*** Opening of TEXT SEGMENT ***

Purdy's review essay takes on several new books about the Trump administration's assault on liberal norms. His treatment of them is highly tendentious. Yet the polemic is nonetheless worthwhile. The centrist consensus of the past generation does need to be shaken up, with a new consensus being formed to take its place, and for that reason it's helpful for readers to have a bold and ambitious leftist agenda laid out for debate and discussion. In Purdy's view, that agenda needs to have several elements:

For one, we need substantial redistribution, starting with marginal tax rates at the 70 percent levels that lasted until the Reagan-era cuts of the 1980s. For another, we need entirely new institutions of planning and social provision, such as universal family leave and child care to help make the economy more humane, family life less exhausting, and get closer to gender equity. We might also have to do much more to strengthen labor unions, to the point of considering radical measures such as mandatory unionization, which is often the only way to break management's hold on labor in large firms. It could also mean a new dispensation of basic legal rights, such as granting residents, rather than only citizens, the right to vote. [Dissent]

Given how many aspirants to the Democratic presidential nomination in 2020 have already embraced elements of Bernie Sanders' democratic-socialist agenda from 2016, there's a decent chance that a number of these proposals could end up championed by the man or woman who wins the presidency less than three years from now. What would be the likely result?

*** Close of TEXT SEGMENT ***
*** Opening of DATA EXCERPTS ***

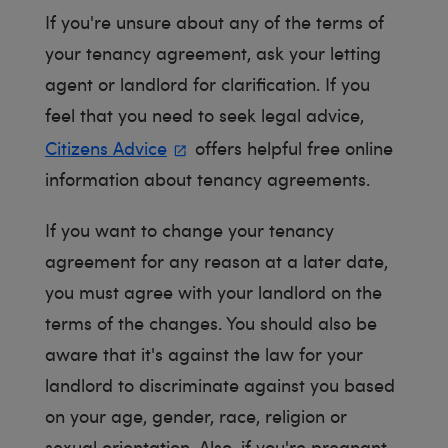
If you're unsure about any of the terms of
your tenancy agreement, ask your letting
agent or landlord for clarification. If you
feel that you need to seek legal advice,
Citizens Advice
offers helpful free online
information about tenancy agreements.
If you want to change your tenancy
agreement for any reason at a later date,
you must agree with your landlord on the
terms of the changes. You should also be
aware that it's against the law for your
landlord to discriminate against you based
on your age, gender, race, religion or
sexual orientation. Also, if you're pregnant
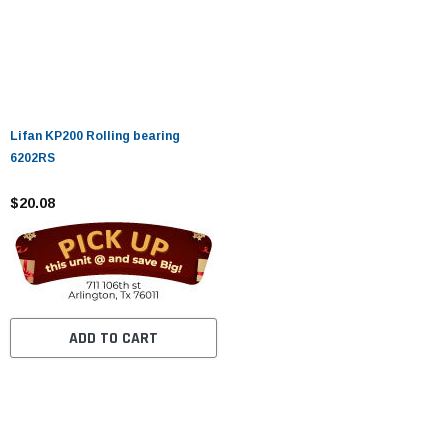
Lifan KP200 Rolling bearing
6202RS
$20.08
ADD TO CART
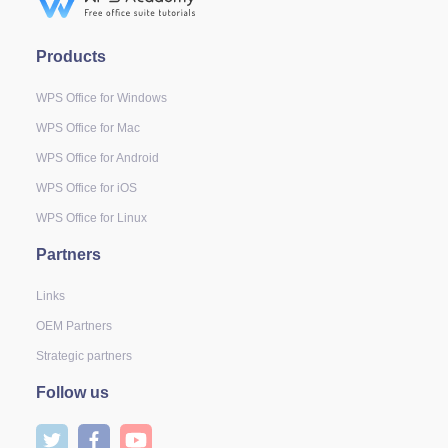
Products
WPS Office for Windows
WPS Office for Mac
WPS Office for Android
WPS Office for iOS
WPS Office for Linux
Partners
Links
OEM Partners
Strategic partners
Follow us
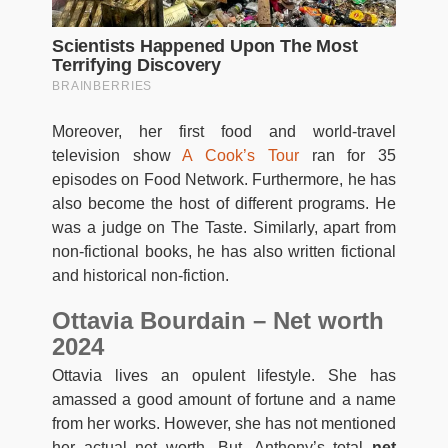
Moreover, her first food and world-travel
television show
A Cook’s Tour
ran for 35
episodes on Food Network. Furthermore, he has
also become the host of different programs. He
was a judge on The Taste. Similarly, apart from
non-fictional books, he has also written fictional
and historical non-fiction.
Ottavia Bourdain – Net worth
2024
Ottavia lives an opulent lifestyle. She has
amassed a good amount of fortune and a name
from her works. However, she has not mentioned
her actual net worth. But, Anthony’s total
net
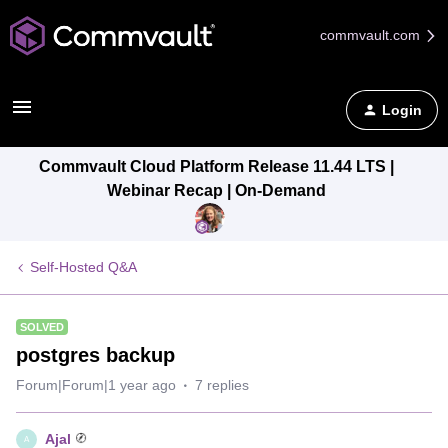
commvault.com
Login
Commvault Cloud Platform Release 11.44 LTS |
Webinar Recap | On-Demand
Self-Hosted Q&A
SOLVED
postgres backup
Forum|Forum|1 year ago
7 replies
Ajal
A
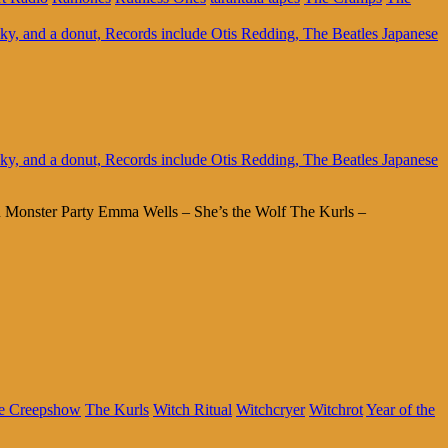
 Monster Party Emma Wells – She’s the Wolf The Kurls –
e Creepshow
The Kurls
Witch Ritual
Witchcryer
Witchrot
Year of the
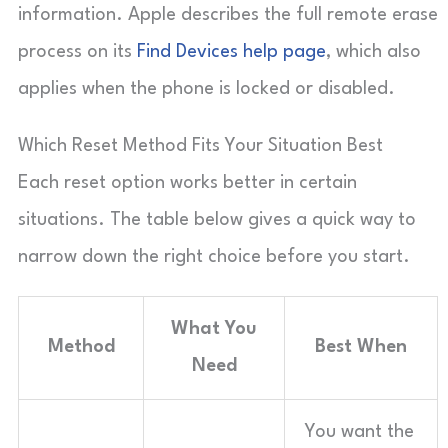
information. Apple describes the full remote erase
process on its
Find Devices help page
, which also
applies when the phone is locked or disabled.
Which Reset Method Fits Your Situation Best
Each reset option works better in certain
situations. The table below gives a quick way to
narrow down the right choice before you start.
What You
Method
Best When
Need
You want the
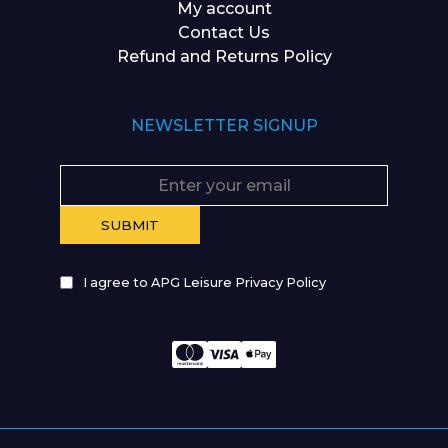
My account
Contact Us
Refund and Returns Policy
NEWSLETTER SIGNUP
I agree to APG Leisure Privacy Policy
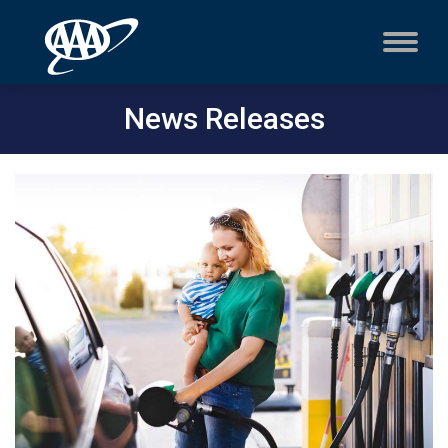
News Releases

*** Close of DATA EXCERPTS ***

> **PROMPT 1**
Translate this sentence from the commentary on Purdy's essay into Spanish: "For one, we need substantial redistribution, starting with marginal tax rates at the 70 percent levels that lasted until the Reagan-era cuts of the 1980s."
> **PROMPT 2**
In the commentary on Purdy's essay, what change to voting rights is listed as a possible part of the agenda?
> **PROMPT 3**
Resume the commentary on Purdy's essay after its final sentence.

> **WRITTEN REPLY 1**
Para empezar, necesitamos una redistribución sustancial, comenzando con tasas impositivas marginales en los niveles del 70 por ciento que se mantuvieron hasta los recortes de la era Reagan en la década de 1980.

> **WRITTEN REPLY 2**
Granting residents, rather than only citizens, the right to vote.

> **WRITTEN REPLY 3**
Ian Millhiser of the liberal Center for American Progress played out one scenario in a lengthy Twitter thread that began with a full-throated endorsement of Purdy's essay and policy proposals.

If the left and center-left "want to regain the upper hand," Millhiser claims, they desperately need "to deliver big, transformative change to people who are knocked back on their heels right now." The problem, though, is that the American political system is filled with "veto points" — "the filibuster, congressional committee structure, a Supreme Court dominated by Republicans whose majority is increasingly willing to embrace made-up legal theories in order to strike progressive laws" — that enable the right to thwart such ambitions. The result is that Democrats go tepid for fear of overpromising, which makes them look like "sellouts and wimps."

But what if the party overcomes these obstacles to enact a genuinely ambitious leftist agenda? In that case, Millhiser writes, Democrats would still face the possibility that the agenda would get struck down by a 5-4 majority of the Supreme Court (led by Justice Neil Gorsuch, whom Millhiser makes a point of describing as an "illegitimate member of the court"). And that's where things would threaten to get even uglier, with Democrats coming around to the view that they need to expand the number of justices on the court in order to pack it with liberal jurists who would overturn the right's move against the left.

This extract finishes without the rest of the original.